Achenar interprets it as a bitter praise and stands up, chin raised in solitary arrogance.
"I killed. It was a bird."
This is what Sirrus has never done yet, and for a moment he feels a pang of jealousy and wants to know details. He thinks better of that, though, since doing his assigned task well would mean talking to father again, and Atrus would definitely not like hearing that his sons understood 'keeping each other company' as a discussion of such sorts.
"How did it feel?" Sirrus ventures one last question.
"Uh," Achenar shrugs with an air of a person who'd like to be somebody else. "If was unexpected. And mother got angry."
"I thought it was because you smashed all those models in your room."
"No, that happened later."
Sirrus snorts. Did his brother really think that'd mellow her? From his own experience he knows that talking about your fault brings you more, in the long run, than breaking things in protest or stubbornly sulking alone. Parents somehow like to hear why you do this or that thing; not that it's always easy to explain, of course, and doubly so for Achenar, who often has no idea about his 'whys' himself.
"Well, what do we do now?"
They slowly walk up the clearing to the reflection pool. The sun is high, and there's still the bigger part of the day lying ahead, to be filled with activity unless they want to wallow in depressive slack.
Achenar stops by the pool and gives one of the boats sailing there a lazy push.
"Naval battles?" proposes Sirrus hopefully: he's always liked boats, these toy ones they've had for like forever in the pool, and the huge, sinking one in the bay. Ships have always fascinated him; they mean movement and discovery, and a whole lot of things he's never seen.
"Not interesting," grumbles Achenar, tracing a spiral on the glassy water with his fingers. "They always run in circles in the pool. Not fun."
Sirrus, not long ago having turned nine and lacking in height as compared to his sibling, can still hardly see over the stone rim of the pool and so thinks differently. But if he insists on his wish, his brother might lose whatever interest he still has and leave, and then the day will be ruined by boredom completely.
"Wait. I know where there'll be more space. Take them out."
Brother looks at him questioningly.
"Take them out, I have an idea."
The taller Achenar fishes the two boats one by one out of the pool, and then they both return to the stairs by the quay. The sea utters deep, rumbling sounds like it always does in the end of summer, and far away clouds billow on the horizon.
"You stupid," announces Achenar, eyeing the splashing waves with skepticism. "They'll break, they can't sail over the real sea."
Sirrus watches him, arms crossed over his chest and one foot tapping slightly. He knows his brother too well.
Achenar pauses, estimates the chances, then kneels on the warm planks of the quay and carefully, with the precision unexpected in the hands as harsh as his, launches the boats onto open water.
The toy boats waver and dip and swallow a good deal of the sea into their unprotected holds, then steady as they are caught in the swing of the waves.
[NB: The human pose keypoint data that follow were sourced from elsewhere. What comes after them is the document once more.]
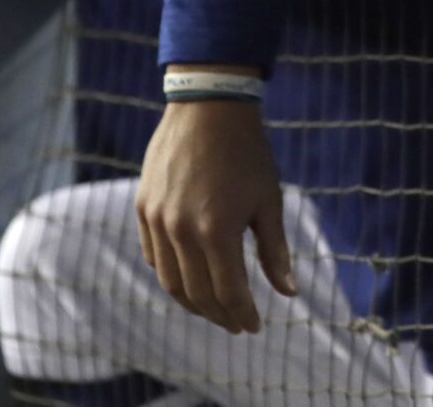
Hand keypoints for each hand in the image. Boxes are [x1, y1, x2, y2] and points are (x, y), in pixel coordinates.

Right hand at [136, 95, 295, 332]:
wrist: (208, 106)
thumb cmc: (247, 152)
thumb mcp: (268, 201)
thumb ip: (275, 251)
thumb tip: (288, 293)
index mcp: (216, 231)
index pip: (229, 293)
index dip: (243, 315)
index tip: (255, 326)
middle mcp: (180, 230)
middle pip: (197, 294)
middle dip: (219, 316)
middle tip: (236, 324)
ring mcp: (157, 219)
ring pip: (169, 281)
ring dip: (192, 302)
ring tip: (213, 308)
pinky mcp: (143, 207)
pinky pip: (153, 255)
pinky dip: (169, 274)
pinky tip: (188, 279)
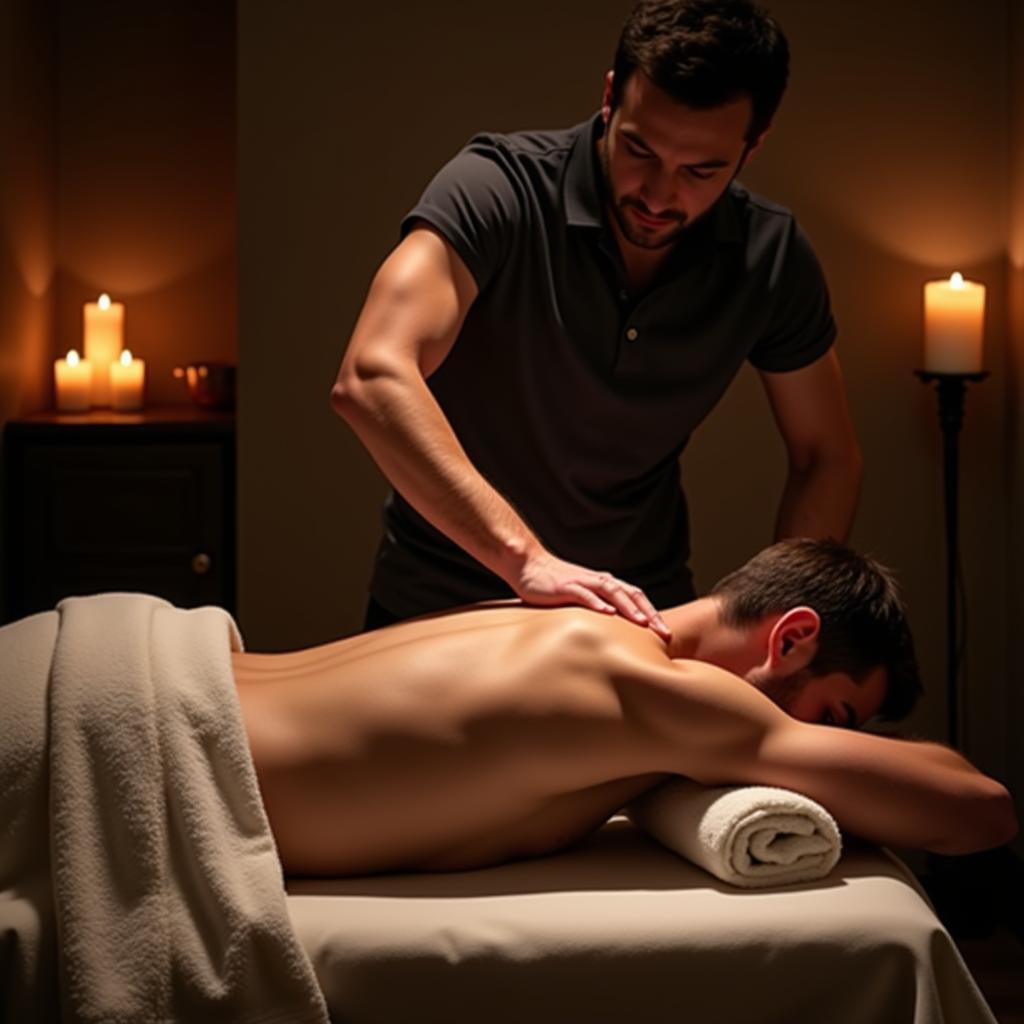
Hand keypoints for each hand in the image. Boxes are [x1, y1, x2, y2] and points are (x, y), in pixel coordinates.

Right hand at [513, 550, 671, 641]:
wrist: (529, 566)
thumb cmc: (555, 586)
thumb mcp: (581, 598)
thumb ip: (597, 608)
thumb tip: (614, 632)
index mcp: (605, 584)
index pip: (635, 597)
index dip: (652, 613)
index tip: (666, 634)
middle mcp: (599, 581)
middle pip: (631, 594)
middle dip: (649, 613)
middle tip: (664, 633)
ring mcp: (583, 582)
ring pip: (613, 591)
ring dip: (629, 607)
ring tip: (642, 622)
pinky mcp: (566, 586)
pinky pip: (584, 594)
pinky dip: (597, 602)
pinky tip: (607, 612)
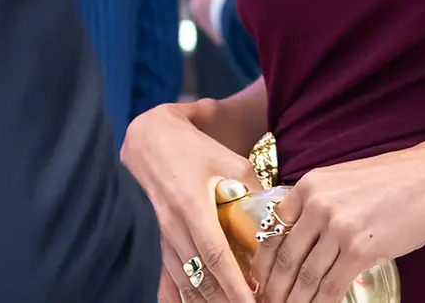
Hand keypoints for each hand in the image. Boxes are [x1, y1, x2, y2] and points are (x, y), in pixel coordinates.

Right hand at [122, 102, 260, 302]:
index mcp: (192, 205)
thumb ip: (253, 190)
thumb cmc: (193, 148)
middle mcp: (171, 225)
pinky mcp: (148, 239)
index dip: (234, 284)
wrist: (148, 138)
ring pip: (181, 281)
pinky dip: (175, 297)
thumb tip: (277, 217)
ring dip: (204, 301)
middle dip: (223, 300)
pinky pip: (161, 277)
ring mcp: (156, 235)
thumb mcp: (230, 161)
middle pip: (199, 276)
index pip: (215, 255)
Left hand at [256, 140, 424, 302]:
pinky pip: (331, 285)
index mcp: (309, 185)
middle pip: (284, 258)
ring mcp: (339, 226)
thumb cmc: (396, 180)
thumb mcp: (345, 181)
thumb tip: (300, 238)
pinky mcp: (361, 247)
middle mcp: (317, 204)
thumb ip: (319, 204)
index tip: (258, 283)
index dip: (262, 264)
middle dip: (273, 289)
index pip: (272, 231)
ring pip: (305, 276)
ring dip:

"A ship is nothing when there's no sea," says the know-it-all Sirrus, and his brother only squints at him, his attention bound to the struggling vessels.
For a long moment the boats are posed with their bowsprits pointing to the open sea, and Sirrus almost believes they've tuned to the waves and now will press onwards successfully, where the deep water seems calmer. Then another, this time higher wave raises them on its back and crushes them against the mooring posts.
"I told you so," Achenar sighs as the broken flotsam rubs against the wood of the quay pillars in silent reproach. "Father will be mad."